Robert Scheer has it completely right:
"In the end, though, what Rove's leak and Novak's column really exposed was the depravity of the administration's deliberate use of a false WMD threat and its willingness to go after anyone willing to tell the truth about it.
It's ironic that the expertise of this couple (Wilson and Plame) should be turned against them by a White House that has demonstrated nothing but incompetence in dealing with the WMD issue. But clearly truth and competence are virtues easily shed by the Bush administration in the pursuit of political advantage, even when this partisan game jeopardizes national security.
This is the most important issue raised by the Plame scandal. It has been unfortunately obscured by the secondary debate in the case: whether reporters should ever reveal their sources. Yet what the emerging Rove scandal demonstrates is the ease with which a wily top White House official can subvert the Bill of Rights' protection of the free press to serve the tawdriest of political ends."
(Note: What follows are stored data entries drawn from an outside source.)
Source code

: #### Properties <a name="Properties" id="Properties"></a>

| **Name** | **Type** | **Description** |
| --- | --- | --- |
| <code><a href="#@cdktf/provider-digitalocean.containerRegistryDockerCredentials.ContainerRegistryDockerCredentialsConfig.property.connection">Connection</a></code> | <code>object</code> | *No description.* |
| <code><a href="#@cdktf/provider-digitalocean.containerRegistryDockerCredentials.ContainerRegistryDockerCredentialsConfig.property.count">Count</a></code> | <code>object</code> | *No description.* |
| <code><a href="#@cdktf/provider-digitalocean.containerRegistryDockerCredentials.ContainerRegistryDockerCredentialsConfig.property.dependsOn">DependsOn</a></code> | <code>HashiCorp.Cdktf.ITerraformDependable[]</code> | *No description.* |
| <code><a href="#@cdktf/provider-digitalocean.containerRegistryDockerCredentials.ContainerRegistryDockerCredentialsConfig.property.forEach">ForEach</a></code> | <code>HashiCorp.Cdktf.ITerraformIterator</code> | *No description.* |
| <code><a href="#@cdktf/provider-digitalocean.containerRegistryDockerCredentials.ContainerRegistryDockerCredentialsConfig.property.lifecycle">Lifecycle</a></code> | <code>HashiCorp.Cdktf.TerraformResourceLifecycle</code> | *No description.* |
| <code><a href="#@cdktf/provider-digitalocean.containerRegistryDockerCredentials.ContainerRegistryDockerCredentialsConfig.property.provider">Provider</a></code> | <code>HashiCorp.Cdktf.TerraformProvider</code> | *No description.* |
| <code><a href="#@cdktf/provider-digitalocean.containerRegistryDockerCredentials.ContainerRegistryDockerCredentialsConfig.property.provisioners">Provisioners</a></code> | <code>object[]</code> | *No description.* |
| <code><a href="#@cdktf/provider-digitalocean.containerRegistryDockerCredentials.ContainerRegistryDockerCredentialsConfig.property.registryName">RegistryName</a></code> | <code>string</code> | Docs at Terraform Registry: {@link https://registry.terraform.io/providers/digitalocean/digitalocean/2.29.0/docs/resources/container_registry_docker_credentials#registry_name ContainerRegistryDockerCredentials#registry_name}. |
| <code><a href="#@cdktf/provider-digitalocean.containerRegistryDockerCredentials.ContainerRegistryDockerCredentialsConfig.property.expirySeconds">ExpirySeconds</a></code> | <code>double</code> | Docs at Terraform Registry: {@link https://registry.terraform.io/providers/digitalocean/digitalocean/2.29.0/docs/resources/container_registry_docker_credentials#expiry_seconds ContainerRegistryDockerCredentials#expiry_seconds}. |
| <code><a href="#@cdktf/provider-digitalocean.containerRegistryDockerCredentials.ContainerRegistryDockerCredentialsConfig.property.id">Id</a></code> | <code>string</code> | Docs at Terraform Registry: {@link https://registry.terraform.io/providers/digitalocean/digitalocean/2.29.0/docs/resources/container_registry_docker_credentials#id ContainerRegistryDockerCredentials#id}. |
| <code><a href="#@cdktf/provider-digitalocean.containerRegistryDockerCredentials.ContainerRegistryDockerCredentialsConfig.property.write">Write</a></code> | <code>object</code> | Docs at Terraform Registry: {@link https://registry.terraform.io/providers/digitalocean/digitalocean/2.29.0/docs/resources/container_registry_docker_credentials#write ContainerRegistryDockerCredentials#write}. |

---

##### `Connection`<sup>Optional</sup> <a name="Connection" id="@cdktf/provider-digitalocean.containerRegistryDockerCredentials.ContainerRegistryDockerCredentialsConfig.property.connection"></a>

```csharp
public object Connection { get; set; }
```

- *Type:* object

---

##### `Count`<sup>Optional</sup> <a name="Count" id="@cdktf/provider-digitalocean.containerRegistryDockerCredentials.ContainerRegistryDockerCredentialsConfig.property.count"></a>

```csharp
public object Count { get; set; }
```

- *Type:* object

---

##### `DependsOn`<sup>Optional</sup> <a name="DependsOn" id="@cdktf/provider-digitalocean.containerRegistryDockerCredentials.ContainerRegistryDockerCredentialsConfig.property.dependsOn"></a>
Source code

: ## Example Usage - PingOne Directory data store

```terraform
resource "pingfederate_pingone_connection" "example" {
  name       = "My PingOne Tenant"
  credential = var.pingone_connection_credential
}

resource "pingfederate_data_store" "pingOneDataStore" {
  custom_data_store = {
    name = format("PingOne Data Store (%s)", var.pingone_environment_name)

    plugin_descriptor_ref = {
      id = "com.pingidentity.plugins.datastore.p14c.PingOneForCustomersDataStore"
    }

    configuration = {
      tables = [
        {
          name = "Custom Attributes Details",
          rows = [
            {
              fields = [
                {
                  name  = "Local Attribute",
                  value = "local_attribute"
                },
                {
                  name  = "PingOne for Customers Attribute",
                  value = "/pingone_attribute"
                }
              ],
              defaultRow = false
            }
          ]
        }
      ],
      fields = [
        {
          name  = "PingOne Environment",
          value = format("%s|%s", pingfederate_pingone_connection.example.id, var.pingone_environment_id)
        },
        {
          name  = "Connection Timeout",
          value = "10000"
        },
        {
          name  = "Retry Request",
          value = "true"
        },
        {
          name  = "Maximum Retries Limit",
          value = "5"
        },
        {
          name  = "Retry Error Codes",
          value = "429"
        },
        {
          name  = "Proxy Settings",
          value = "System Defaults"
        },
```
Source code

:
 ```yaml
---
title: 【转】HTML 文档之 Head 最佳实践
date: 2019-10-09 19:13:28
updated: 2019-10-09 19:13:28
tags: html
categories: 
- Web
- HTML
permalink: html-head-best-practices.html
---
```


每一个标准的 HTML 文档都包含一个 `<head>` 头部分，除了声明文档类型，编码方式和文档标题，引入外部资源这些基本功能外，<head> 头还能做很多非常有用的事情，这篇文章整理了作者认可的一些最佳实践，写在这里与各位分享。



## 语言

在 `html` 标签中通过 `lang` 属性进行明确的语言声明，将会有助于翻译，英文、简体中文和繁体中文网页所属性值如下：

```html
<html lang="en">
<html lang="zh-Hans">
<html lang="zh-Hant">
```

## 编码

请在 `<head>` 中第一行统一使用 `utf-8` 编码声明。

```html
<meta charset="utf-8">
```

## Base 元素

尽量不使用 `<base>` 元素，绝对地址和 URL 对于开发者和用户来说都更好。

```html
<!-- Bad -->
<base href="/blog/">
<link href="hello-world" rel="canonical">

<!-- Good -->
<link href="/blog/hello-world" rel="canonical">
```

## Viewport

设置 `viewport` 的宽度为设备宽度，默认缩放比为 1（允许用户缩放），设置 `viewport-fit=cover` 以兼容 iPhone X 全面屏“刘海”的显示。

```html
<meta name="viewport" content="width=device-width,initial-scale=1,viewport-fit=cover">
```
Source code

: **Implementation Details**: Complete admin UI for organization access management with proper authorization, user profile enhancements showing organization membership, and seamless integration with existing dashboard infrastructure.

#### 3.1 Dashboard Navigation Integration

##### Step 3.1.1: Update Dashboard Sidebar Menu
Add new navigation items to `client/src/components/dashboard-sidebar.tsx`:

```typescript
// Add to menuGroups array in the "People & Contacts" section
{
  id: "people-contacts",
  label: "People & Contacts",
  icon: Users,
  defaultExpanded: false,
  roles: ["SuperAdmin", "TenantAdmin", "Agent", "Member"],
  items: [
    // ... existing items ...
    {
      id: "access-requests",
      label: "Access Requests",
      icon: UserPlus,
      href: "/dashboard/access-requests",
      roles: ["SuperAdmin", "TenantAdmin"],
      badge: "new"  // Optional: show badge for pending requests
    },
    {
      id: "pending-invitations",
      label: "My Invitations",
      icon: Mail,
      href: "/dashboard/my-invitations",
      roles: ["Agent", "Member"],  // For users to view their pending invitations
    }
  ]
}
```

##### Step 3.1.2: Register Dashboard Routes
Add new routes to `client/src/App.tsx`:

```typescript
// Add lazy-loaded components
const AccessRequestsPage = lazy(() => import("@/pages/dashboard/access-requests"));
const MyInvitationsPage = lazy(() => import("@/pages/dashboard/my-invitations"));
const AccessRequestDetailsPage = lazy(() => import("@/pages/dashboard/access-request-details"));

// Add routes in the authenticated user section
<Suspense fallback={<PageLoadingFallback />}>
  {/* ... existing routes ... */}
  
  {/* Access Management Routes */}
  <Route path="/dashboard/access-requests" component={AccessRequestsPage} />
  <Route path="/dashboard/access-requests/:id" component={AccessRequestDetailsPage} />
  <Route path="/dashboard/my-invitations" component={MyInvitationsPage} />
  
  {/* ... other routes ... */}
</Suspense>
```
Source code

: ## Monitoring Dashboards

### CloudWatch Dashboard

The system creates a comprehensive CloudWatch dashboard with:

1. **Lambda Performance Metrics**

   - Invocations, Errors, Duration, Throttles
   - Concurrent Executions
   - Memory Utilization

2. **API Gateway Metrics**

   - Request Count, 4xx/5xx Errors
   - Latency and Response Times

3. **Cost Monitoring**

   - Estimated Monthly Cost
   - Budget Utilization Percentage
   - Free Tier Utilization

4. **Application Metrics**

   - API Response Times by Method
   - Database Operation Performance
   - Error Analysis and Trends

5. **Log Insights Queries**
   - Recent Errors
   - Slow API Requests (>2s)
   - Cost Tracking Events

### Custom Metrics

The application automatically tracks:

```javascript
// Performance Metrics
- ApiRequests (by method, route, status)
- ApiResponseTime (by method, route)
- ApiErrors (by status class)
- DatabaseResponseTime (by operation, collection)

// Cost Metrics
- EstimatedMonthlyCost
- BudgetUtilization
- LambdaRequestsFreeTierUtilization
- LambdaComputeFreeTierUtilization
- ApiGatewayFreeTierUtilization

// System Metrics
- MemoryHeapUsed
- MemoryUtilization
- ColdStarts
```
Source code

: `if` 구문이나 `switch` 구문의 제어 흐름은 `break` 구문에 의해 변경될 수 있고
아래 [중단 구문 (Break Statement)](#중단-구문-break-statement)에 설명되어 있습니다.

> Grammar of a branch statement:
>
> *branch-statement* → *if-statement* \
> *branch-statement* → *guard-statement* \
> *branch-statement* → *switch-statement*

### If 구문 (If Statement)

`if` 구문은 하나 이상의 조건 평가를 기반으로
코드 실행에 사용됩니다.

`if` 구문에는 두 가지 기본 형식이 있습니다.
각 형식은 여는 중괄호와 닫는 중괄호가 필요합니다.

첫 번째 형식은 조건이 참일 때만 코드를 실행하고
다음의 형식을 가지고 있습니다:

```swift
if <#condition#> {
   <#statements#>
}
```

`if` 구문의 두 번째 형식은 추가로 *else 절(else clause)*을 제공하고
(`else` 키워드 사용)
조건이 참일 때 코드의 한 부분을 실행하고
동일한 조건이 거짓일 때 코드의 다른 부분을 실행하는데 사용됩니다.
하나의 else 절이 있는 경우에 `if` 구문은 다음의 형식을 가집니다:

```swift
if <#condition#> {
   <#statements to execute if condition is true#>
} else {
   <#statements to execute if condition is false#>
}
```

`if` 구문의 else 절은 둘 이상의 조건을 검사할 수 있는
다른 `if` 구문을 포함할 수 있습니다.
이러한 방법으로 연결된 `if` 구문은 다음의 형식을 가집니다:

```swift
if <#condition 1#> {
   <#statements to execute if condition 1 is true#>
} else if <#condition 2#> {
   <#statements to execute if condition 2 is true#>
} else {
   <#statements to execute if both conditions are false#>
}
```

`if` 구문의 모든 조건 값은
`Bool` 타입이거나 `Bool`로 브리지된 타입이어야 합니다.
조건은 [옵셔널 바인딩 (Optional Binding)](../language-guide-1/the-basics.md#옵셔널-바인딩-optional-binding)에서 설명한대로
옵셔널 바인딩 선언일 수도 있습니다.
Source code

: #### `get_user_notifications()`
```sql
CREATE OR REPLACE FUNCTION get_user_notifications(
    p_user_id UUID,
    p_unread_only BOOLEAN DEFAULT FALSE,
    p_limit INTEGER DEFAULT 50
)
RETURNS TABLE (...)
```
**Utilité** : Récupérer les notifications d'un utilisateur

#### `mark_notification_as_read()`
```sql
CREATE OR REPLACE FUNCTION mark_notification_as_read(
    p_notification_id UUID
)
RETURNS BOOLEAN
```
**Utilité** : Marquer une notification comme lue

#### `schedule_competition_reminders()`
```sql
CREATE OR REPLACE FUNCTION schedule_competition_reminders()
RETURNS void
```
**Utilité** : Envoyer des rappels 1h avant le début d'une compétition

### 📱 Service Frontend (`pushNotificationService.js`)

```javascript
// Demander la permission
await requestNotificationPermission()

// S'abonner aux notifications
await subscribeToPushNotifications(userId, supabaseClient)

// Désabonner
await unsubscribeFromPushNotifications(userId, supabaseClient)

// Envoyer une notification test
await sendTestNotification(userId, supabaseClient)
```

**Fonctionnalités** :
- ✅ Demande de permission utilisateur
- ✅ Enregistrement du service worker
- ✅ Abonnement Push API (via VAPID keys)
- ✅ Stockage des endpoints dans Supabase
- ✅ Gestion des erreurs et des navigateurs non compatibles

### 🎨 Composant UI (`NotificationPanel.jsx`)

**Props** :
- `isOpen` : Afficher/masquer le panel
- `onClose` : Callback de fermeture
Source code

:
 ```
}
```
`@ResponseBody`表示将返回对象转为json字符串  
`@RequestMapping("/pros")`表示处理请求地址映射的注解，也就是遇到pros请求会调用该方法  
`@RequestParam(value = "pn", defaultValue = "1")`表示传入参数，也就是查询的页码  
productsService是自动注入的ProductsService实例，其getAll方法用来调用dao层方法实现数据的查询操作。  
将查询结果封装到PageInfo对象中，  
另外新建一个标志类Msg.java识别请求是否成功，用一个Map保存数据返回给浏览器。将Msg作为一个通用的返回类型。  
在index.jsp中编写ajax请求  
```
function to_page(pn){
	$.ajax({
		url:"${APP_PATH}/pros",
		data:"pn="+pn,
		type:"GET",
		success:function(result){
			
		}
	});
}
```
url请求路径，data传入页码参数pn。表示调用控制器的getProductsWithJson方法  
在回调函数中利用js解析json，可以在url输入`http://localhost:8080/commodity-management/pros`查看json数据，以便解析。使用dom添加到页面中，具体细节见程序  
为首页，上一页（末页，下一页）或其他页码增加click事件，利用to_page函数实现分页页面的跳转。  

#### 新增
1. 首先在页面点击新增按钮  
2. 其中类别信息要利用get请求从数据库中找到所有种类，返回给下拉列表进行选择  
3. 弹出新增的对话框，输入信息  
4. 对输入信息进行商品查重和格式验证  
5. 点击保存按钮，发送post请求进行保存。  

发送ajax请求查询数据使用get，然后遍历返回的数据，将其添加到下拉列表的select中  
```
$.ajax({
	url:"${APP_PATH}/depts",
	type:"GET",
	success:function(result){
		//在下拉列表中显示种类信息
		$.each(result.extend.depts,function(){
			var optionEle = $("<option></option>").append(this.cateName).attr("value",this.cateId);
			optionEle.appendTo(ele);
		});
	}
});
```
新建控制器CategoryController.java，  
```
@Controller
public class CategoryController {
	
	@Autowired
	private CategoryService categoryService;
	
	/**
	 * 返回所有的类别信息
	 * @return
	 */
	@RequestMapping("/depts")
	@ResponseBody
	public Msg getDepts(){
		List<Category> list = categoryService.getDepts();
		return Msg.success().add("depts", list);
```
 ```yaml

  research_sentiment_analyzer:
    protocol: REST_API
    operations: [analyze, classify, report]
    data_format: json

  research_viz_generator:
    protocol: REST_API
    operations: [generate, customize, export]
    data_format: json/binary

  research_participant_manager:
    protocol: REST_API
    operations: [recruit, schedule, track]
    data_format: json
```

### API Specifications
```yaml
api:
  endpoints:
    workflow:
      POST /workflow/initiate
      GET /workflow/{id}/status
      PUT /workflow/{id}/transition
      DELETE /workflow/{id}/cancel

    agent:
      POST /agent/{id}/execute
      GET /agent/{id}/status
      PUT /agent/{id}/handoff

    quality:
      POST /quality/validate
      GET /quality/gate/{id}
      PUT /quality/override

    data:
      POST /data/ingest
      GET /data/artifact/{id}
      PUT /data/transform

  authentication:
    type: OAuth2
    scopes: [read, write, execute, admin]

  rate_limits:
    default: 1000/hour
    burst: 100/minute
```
If the free press would get up off their lazy collective butts and do their work, they'd be hammering out the details of how Plamegate is tied inextricably to the Downing Street Memos. Joseph Wilson pointed out the lies being fabricated by the administration on the Niger Uranium connection, our first glimpse of fixed intelligence in 2003, and his wife was outed as a CIA operative in a shameful political ploy to discredit him. The administration couldn't reply substantively to his claims, so they did what they do best-- they went after his wife. Ah, Karl-- you've been caught.